*RECORDS SHOWN*:
☆ ☆ ☆ ☆ ☆
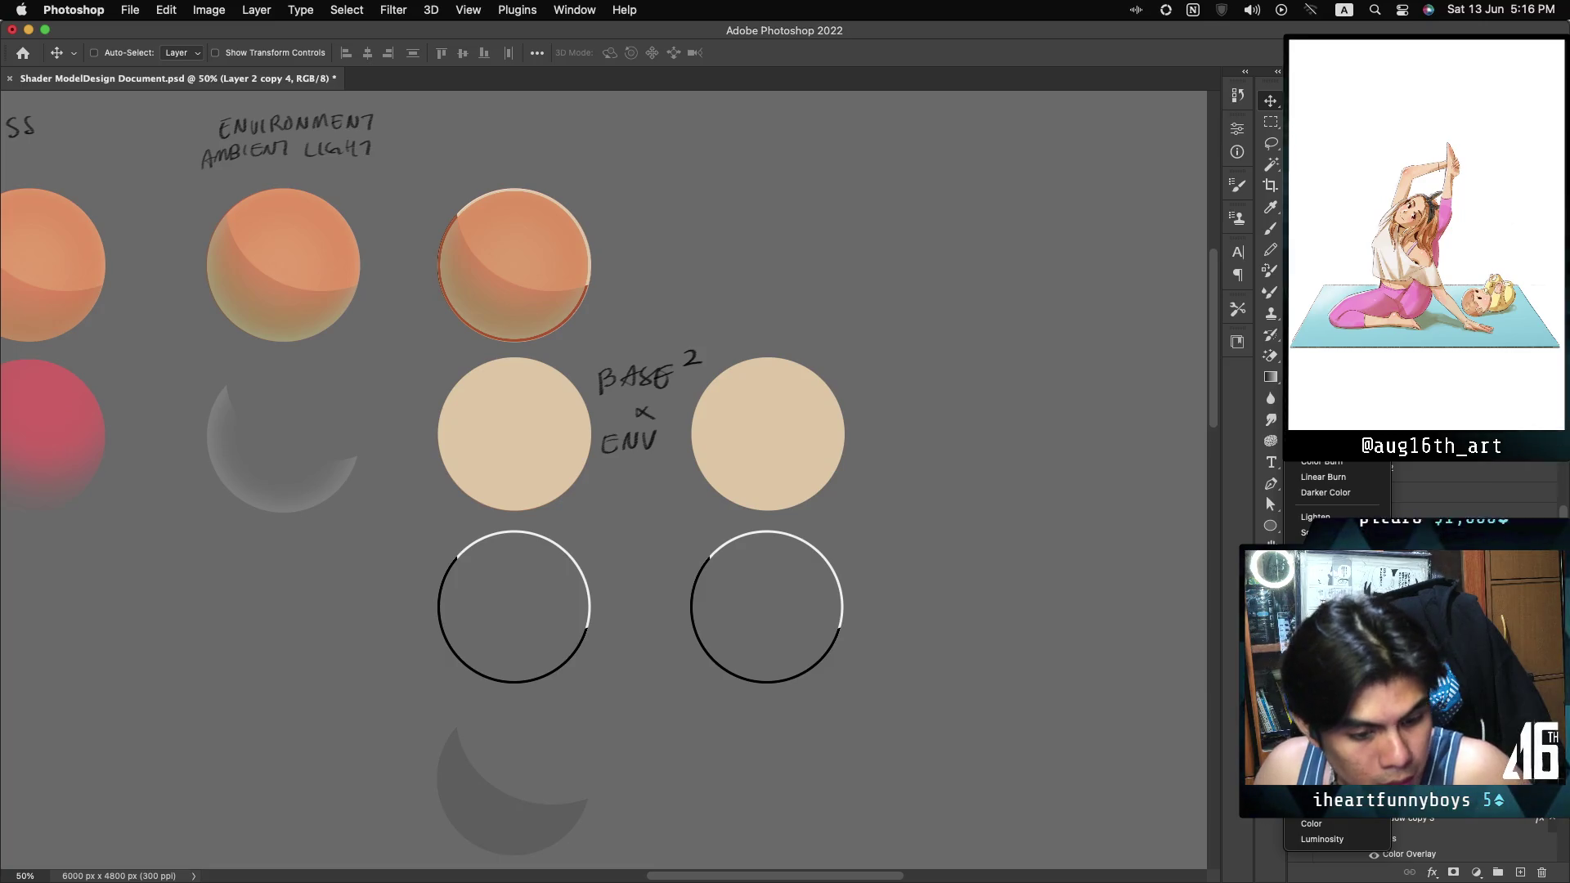
key(Return)
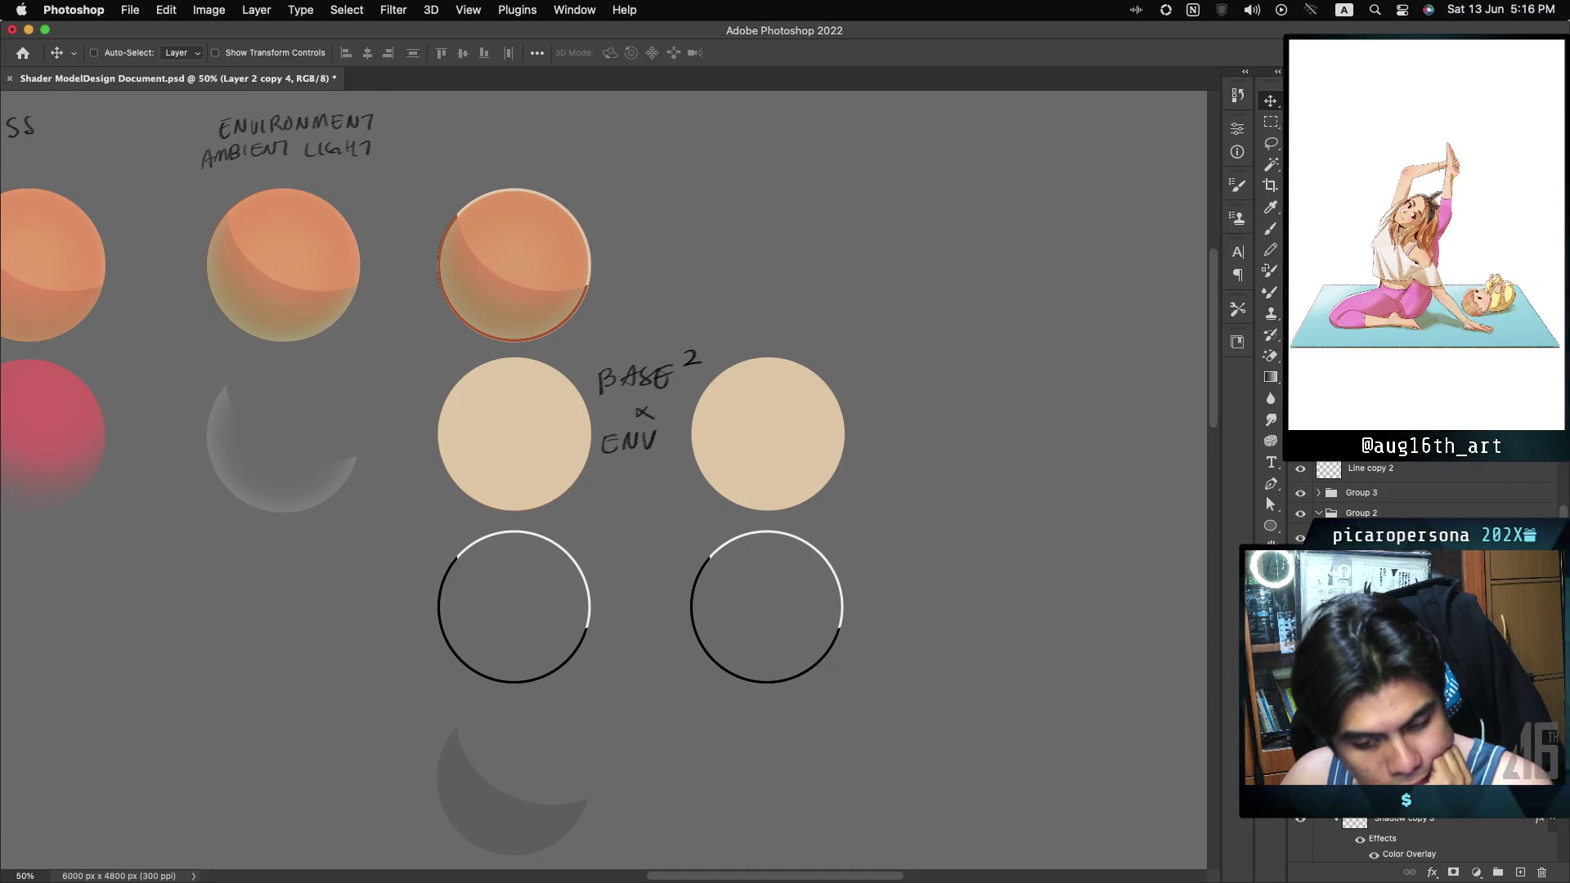
scroll(604, 480, left, 10)
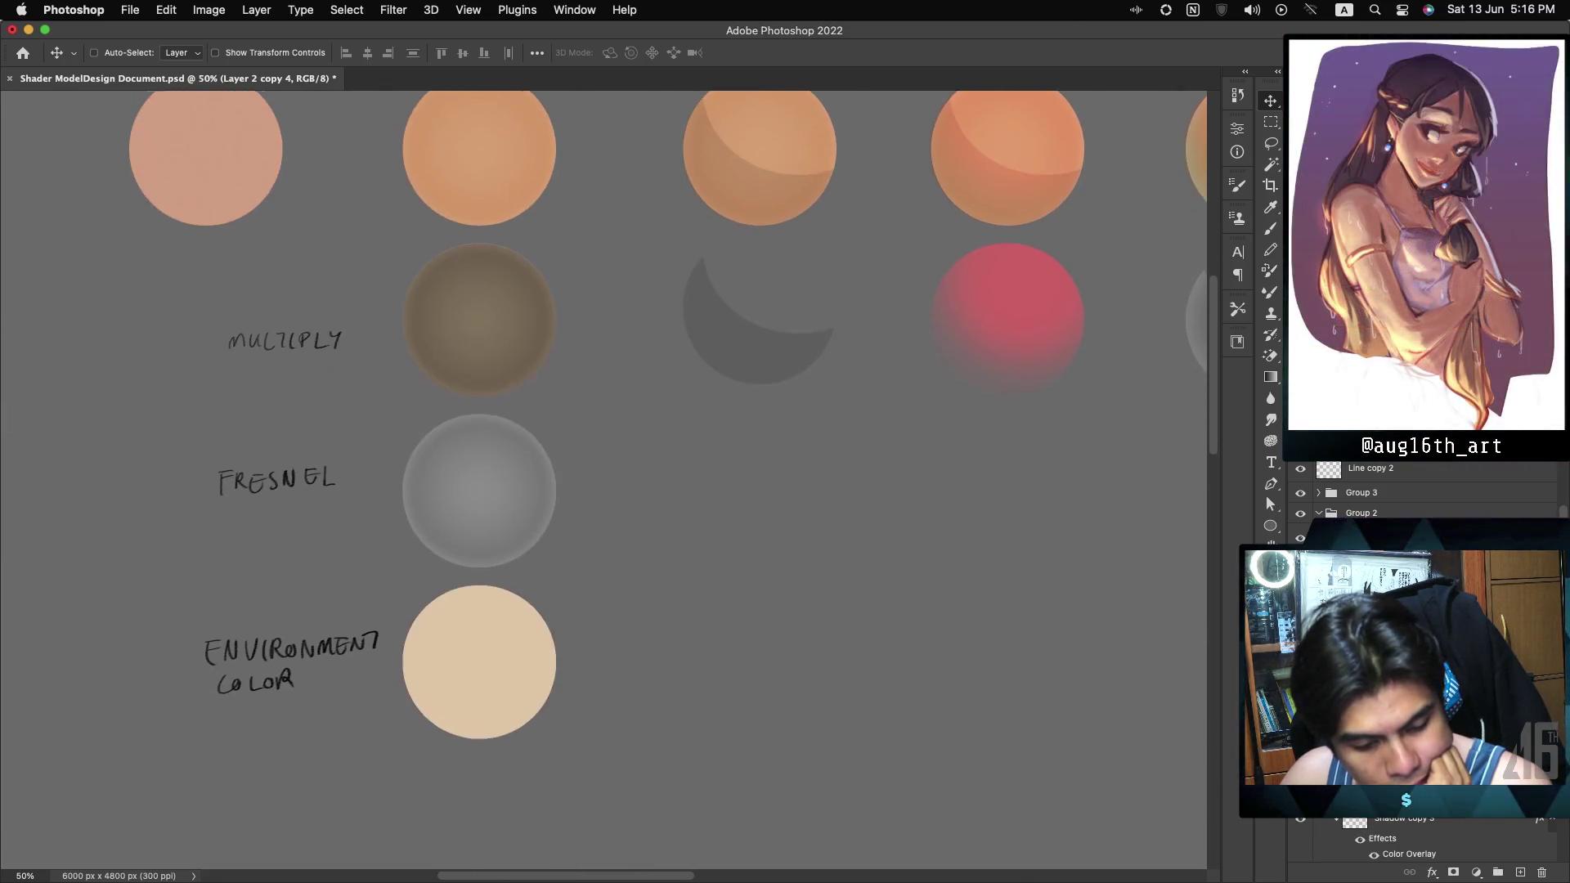
scroll(603, 480, right, 10)
scroll(604, 480, right, 1)
scroll(603, 480, up, 1)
☆ ☆ ☆ ☆ ☆
*PROBLEM DETAILS*: Using the records above, work out how many lines hold the string "right"; answer with that number alone.

*REPLY TO THE EXERCISE*: 2